I ventured to craigslist and bought a used one for $100. I bought new gear off amazon. Google search led to the keystrokes to change the pressure myself. Few tweaks and I wake well rested rather than sleepy. Previously, I could sleep for 12 hours and still feel tired.

Friend is still waiting for their appointment to receive their machine two months later.

2 comments

I guess that is one way to do it. I don't know if I would do that myself. I went through the normal channels and here in SLC it went very smoothly. The thing with the "do it yourself" approach is, without the sleep study, you don't know what pressure to use. They use the analysis from the sleep study to determine what pressure to use. Also, you will consistently need to purchase new supplies on a regular basis. You'll be paying full price for those forever, whereas mine are covered by my insurance (since I went through the proper channels), so over time you will spend more money than I will.
APAP is shown to calibrate as well as a sleep study, and at least in my case, it was pretty straightforward to find the right pressure by feel.

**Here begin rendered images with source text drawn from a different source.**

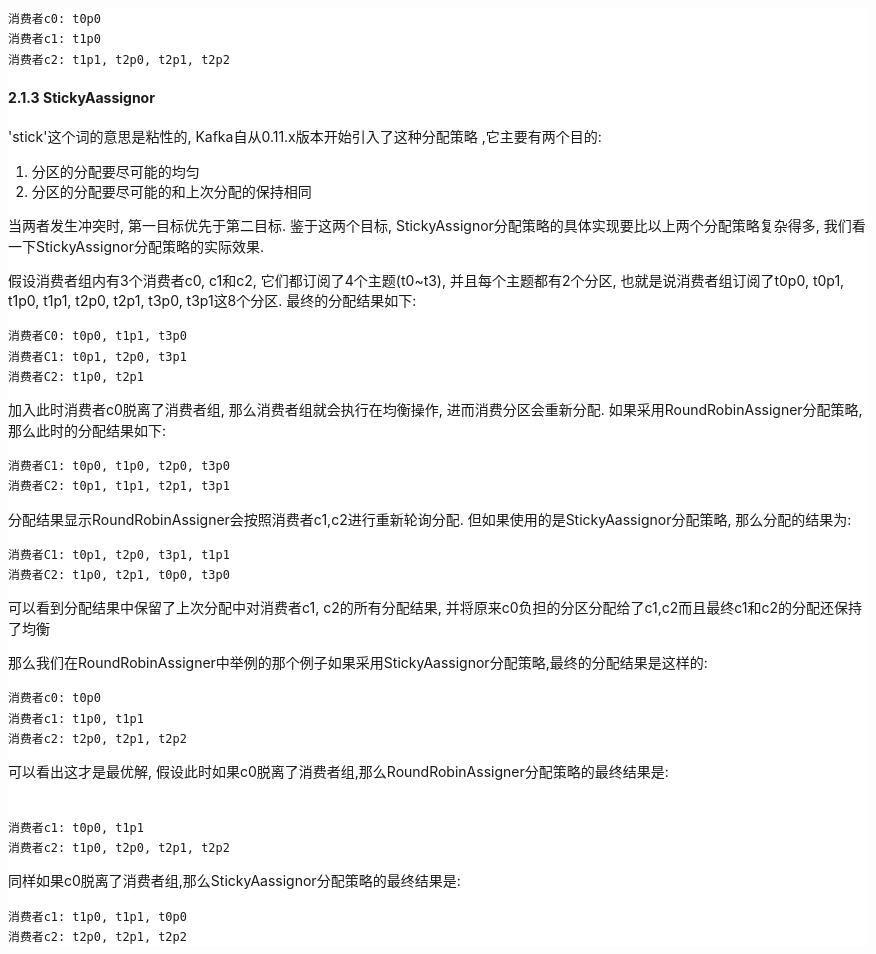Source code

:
 ```
消费者c0: t0p0
消费者c1: t1p0
消费者c2: t1p1, t2p0, t2p1, t2p2
```

#### 2.1.3 StickyAassignor

'stick'这个词的意思是粘性的, Kafka自从0.11.x版本开始引入了这种分配策略 ,它主要有两个目的:

1. 分区的分配要尽可能的均匀
2. 分区的分配要尽可能的和上次分配的保持相同

当两者发生冲突时, 第一目标优先于第二目标. 鉴于这两个目标, StickyAssignor分配策略的具体实现要比以上两个分配策略复杂得多, 我们看一下StickyAssignor分配策略的实际效果.

假设消费者组内有3个消费者c0, c1和c2, 它们都订阅了4个主题(t0~t3), 并且每个主题都有2个分区, 也就是说消费者组订阅了t0p0, t0p1, t1p0, t1p1, t2p0, t2p1, t3p0, t3p1这8个分区. 最终的分配结果如下:

```
消费者C0: t0p0, t1p1, t3p0 
消费者C1: t0p1, t2p0, t3p1
消费者C2: t1p0, t2p1
```

加入此时消费者c0脱离了消费者组, 那么消费者组就会执行在均衡操作, 进而消费分区会重新分配. 如果采用RoundRobinAssigner分配策略, 那么此时的分配结果如下:

```
消费者C1: t0p0, t1p0, t2p0, t3p0
消费者C2: t0p1, t1p1, t2p1, t3p1
```

分配结果显示RoundRobinAssigner会按照消费者c1,c2进行重新轮询分配. 但如果使用的是StickyAassignor分配策略, 那么分配的结果为:

```
消费者C1: t0p1, t2p0, t3p1, t1p1
消费者C2: t1p0, t2p1, t0p0, t3p0
```

可以看到分配结果中保留了上次分配中对消费者c1, c2的所有分配结果, 并将原来c0负担的分区分配给了c1,c2而且最终c1和c2的分配还保持了均衡

那么我们在RoundRobinAssigner中举例的那个例子如果采用StickyAassignor分配策略,最终的分配结果是这样的:

```
消费者c0: t0p0
消费者c1: t1p0, t1p1
消费者c2: t2p0, t2p1, t2p2
```

可以看出这才是最优解, 假设此时如果c0脱离了消费者组,那么RoundRobinAssigner分配策略的最终结果是:

```

消费者c1: t0p0, t1p1
消费者c2: t1p0, t2p0, t2p1, t2p2
```

同样如果c0脱离了消费者组,那么StickyAassignor分配策略的最终结果是:

```
消费者c1: t1p0, t1p1, t0p0
消费者c2: t2p0, t2p1, t2p2
```
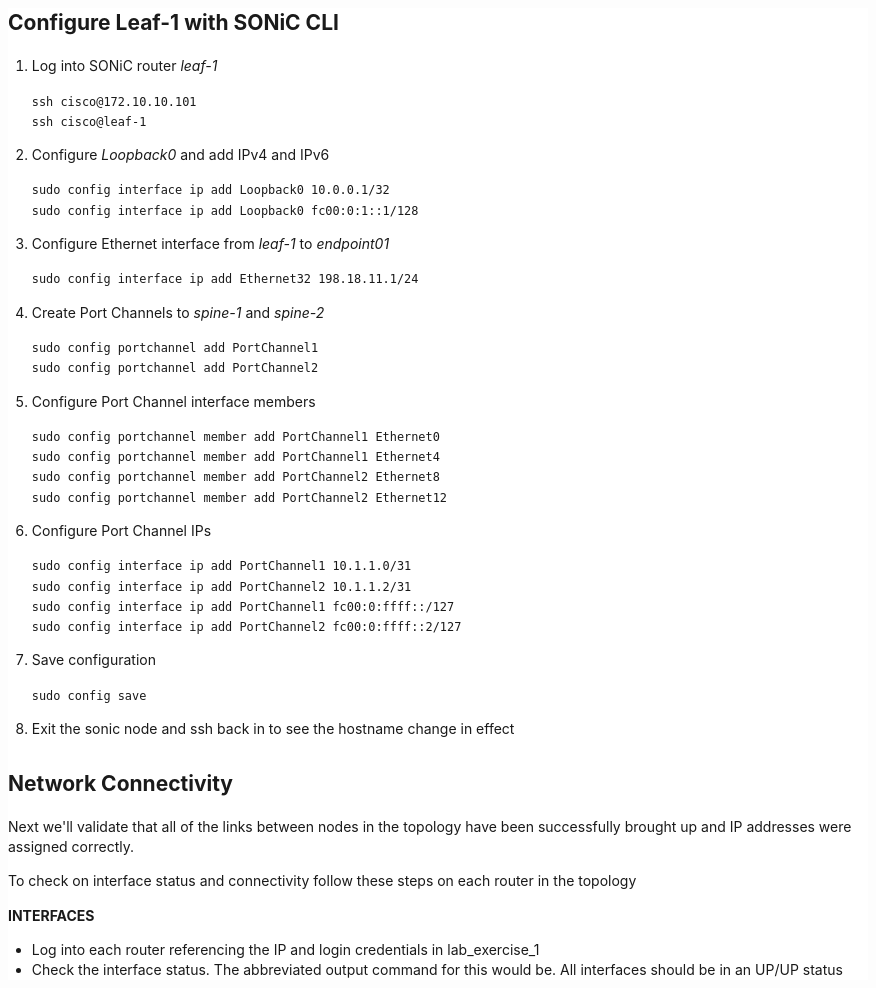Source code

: ## Configure Leaf-1 with SONiC CLI

1. Log into SONiC router *leaf-1*
   ```
   ssh cisco@172.10.10.101
   ssh cisco@leaf-1
   ```
2. Configure *Loopback0* and add IPv4 and IPv6
   ```
   sudo config interface ip add Loopback0 10.0.0.1/32
   sudo config interface ip add Loopback0 fc00:0:1::1/128
   ```
3. Configure Ethernet interface from *leaf-1* to *endpoint01*
   ```
   sudo config interface ip add Ethernet32 198.18.11.1/24
   ```
4. Create Port Channels to *spine-1* and *spine-2*
   ```
   sudo config portchannel add PortChannel1
   sudo config portchannel add PortChannel2
   ```
5.  Configure Port Channel interface members
    ```
    sudo config portchannel member add PortChannel1 Ethernet0
    sudo config portchannel member add PortChannel1 Ethernet4
    sudo config portchannel member add PortChannel2 Ethernet8
    sudo config portchannel member add PortChannel2 Ethernet12
    ```
6. Configure Port Channel IPs
   ```
   sudo config interface ip add PortChannel1 10.1.1.0/31
   sudo config interface ip add PortChannel2 10.1.1.2/31
   sudo config interface ip add PortChannel1 fc00:0:ffff::/127
   sudo config interface ip add PortChannel2 fc00:0:ffff::2/127
   ```

7. Save configuration
   ```
   sudo config save
   ```
   
8. Exit the sonic node and ssh back in to see the hostname change in effect

## Network Connectivity
Next we'll validate that all of the links between nodes in the topology have been successfully brought up and IP addresses were assigned correctly.

To check on interface status and connectivity follow these steps on each router in the topology

**INTERFACES**
- Log into each router referencing the IP and login credentials in lab_exercise_1
- Check the interface status. The abbreviated output command for this would be. All interfaces should be in an UP/UP status
  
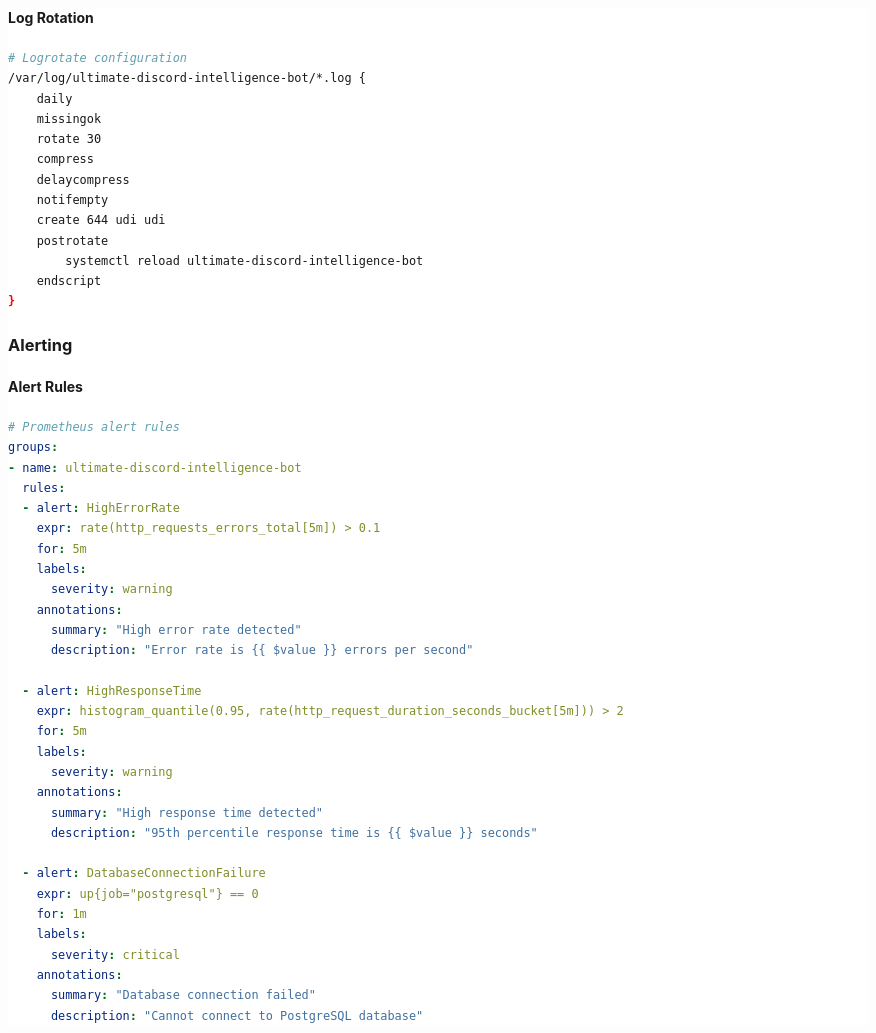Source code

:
 ```python
```

#### Log Rotation

```bash
# Logrotate configuration
/var/log/ultimate-discord-intelligence-bot/*.log {
    daily
    missingok
    rotate 30
    compress
    delaycompress
    notifempty
    create 644 udi udi
    postrotate
        systemctl reload ultimate-discord-intelligence-bot
    endscript
}
```

### Alerting

#### Alert Rules

```yaml
# Prometheus alert rules
groups:
- name: ultimate-discord-intelligence-bot
  rules:
  - alert: HighErrorRate
    expr: rate(http_requests_errors_total[5m]) > 0.1
    for: 5m
    labels:
      severity: warning
    annotations:
      summary: "High error rate detected"
      description: "Error rate is {{ $value }} errors per second"

  - alert: HighResponseTime
    expr: histogram_quantile(0.95, rate(http_request_duration_seconds_bucket[5m])) > 2
    for: 5m
    labels:
      severity: warning
    annotations:
      summary: "High response time detected"
      description: "95th percentile response time is {{ $value }} seconds"

  - alert: DatabaseConnectionFailure
    expr: up{job="postgresql"} == 0
    for: 1m
    labels:
      severity: critical
    annotations:
      summary: "Database connection failed"
      description: "Cannot connect to PostgreSQL database"
```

Personally, I did steps 2-4 above, got an APAP prescription valid until the end of time, and bought a new machine online. (Maybe insurance would reimburse? I didn't even bother; time is money too.)

Why not both? Get a used one while you wait for your sleep study.
What you did is basically my recommendation for people who suspect they have sleep apnea. IIRC, I cribbed this off of either Gwern or Eliezer Yudkowsky, who commented that buying a CPAP machine and seeing if it helped was cheaper and faster than getting a diagnosis.